═══ DATA LISTING
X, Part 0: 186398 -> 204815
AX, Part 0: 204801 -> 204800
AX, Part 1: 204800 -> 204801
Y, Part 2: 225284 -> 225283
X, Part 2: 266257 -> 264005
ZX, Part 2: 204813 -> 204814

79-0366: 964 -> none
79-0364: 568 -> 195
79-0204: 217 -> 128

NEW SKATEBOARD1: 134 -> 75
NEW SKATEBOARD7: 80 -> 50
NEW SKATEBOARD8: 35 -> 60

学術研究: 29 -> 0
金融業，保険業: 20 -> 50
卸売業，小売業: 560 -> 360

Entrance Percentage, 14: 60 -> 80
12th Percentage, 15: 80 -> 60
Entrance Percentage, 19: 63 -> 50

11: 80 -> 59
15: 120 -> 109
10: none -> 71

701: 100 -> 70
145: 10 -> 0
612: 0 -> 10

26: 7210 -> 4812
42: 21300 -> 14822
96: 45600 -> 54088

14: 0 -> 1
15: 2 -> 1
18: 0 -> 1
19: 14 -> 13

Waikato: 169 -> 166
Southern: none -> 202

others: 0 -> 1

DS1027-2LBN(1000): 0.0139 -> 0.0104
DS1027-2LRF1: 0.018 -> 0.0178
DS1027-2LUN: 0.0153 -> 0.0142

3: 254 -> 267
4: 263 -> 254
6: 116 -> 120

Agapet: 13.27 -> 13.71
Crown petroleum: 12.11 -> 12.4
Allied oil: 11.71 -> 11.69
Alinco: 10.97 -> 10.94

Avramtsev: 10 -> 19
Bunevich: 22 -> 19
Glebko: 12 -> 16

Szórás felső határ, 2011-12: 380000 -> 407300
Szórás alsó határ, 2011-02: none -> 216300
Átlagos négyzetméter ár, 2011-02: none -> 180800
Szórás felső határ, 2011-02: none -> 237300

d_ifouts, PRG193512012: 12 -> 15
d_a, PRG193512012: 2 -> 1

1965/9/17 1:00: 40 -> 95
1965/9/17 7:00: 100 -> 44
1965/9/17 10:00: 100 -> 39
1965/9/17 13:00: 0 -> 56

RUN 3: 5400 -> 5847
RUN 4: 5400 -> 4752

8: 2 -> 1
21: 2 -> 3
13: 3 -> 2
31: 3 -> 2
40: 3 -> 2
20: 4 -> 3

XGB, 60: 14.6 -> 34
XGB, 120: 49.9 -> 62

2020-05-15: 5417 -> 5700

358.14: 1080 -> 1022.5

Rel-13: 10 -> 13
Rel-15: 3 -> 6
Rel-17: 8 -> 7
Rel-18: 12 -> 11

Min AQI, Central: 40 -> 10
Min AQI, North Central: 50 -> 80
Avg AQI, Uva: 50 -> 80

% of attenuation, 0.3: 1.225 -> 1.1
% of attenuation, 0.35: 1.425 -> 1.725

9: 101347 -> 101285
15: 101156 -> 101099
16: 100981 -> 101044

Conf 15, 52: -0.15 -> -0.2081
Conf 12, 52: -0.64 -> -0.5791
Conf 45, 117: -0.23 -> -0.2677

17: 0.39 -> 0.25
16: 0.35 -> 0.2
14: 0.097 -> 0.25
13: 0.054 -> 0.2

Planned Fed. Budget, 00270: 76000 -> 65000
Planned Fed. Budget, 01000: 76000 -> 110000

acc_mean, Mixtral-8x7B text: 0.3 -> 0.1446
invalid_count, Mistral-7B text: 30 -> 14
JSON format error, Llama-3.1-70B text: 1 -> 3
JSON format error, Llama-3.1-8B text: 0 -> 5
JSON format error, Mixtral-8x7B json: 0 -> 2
══════
▸ PROMPT:
Copy out only the lines above from the one with "NEW SKATEBOARD7: 80 -> 50" to the one with "10: none -> 71", inclusive, exactly as they stand.

▸ RESULT OF THE TASK:
NEW SKATEBOARD7: 80 -> 50
NEW SKATEBOARD8: 35 -> 60

学術研究: 29 -> 0
金融業，保険業: 20 -> 50
卸売業，小売業: 560 -> 360

Entrance Percentage, 14: 60 -> 80
12th Percentage, 15: 80 -> 60
Entrance Percentage, 19: 63 -> 50

11: 80 -> 59
15: 120 -> 109
10: none -> 71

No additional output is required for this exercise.